Consejo familiar en la cocina de casa

Nací en Ávila en el 39, como    componente de una familia de cuatro miembros. Yo era el segundo hijo, pero nó el último porque después de mí vino otro hermano que, lamentablemente, falleció durante su gestación, por lo que no se me podía considerar como el pequeñín de la casa, y esto me privó de toda una suerte de beneficios que fueron disfrutados por mi hermano mayor.

Mis padres eran funcionarios públicos, telegrafista él y empleada en Hacienda mi madre. Estábamos justo al final de la guerra civil y la vida era bastante difícil porque se carecía de todo, y los alimentos eran muy caros. Unos familiares del pueblo de mi madre nos facilitaban grandes sacos de garbanzos que se convirtieron en nuestro alimento diario.  A pesar de estos atracones garbanzales soy muy aficionado al cocido.

Las estrecheces económicas de la familia no impidieron que nuestros padres nos dijeran siempre que harían todos los sacrificios necesarios para que mi hermano y yo fuéramos a la universidad en Madrid, porque en Ávila, por aquel entonces no se impartían estudios superiores. El elevado coste de los estudios no estaba en la matricula, si no en hacer frente a la factura mensual del Colegio Mayor donde te alojabas y te alimentabas.

Mi hermano, dos años mayor que yo, ya estudiaba segundo de Medicina, y entonces se trataba de encauzar mi carrera.

Un buen día mi madre me dice que fuera a la cocina porque ella y mi padre querían tener conmigo una reunión. Como en estos concilios familiares siempre se trataban asuntos de gran enjundia, me devanaba los sesos tratando de imaginar cual sería el tema de debate.

Reunidos en la cocina y sin ningún preámbulo mi padre dijo: “Mira hijo, tu madre y yo hemos pensado que deberías continuar la saga de la familia; tienes un abuelo y un tío médicos y ahora tu hermano estudia Medicina, esta es la carrera que debes hacer”.

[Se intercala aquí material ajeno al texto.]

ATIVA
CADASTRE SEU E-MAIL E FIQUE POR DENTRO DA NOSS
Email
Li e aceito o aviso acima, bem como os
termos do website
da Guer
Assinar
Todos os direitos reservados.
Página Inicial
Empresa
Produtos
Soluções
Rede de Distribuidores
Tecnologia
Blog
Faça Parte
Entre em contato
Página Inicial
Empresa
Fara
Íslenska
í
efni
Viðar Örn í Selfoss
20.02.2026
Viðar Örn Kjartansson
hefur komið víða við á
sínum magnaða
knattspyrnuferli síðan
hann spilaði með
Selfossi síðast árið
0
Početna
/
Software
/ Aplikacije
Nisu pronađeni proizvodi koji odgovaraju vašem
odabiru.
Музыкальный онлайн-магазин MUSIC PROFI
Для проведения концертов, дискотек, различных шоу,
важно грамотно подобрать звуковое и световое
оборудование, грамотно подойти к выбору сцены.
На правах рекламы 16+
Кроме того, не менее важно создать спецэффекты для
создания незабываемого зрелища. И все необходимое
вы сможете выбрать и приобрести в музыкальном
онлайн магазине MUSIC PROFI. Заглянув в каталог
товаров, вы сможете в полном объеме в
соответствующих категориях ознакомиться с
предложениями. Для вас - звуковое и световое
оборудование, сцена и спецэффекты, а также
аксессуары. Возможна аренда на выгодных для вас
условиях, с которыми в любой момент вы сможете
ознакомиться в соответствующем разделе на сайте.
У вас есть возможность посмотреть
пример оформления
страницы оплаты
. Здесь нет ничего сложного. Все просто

El mundo se me cayó encima. Había estado heredando de mi hermano calzoncillos, calcetines, pantalones, trajes, camisas, abrigos y un sinfín de prendas más y ahora me decían que tenía que heredar también los libros de la carrera. Aparte de que lo de médico no me apetecía en absoluto, estaba ya súper cansado de tanta herencia, y ansiaba poder estrenar al menos mis libros de estudio.

Acorralado por mis progenitores y sabiendo que si no salía de aquella me harían galeno, tuve un momento de inspiración y me acordé de que un amigo me había hablado de los estudios de Ingeniero de telecomunicación. En un momento de lucidez contesté: “Mira padre, tú eres telegrafista, ¿verdad?, pues yo quiero ser ingeniero de telecomunicación y así el hijo progresa en la profesión del padre”. Completamente descolocados por mi respuesta y sin parecerles mal mi argumentación, me pude ir a Madrid a estudiar teleco.

Quien me iba a decir a mí por aquel entonces, que, caminando por una calle del barrio de Salamanca, iba a darme de bruces con mi futuro profesional.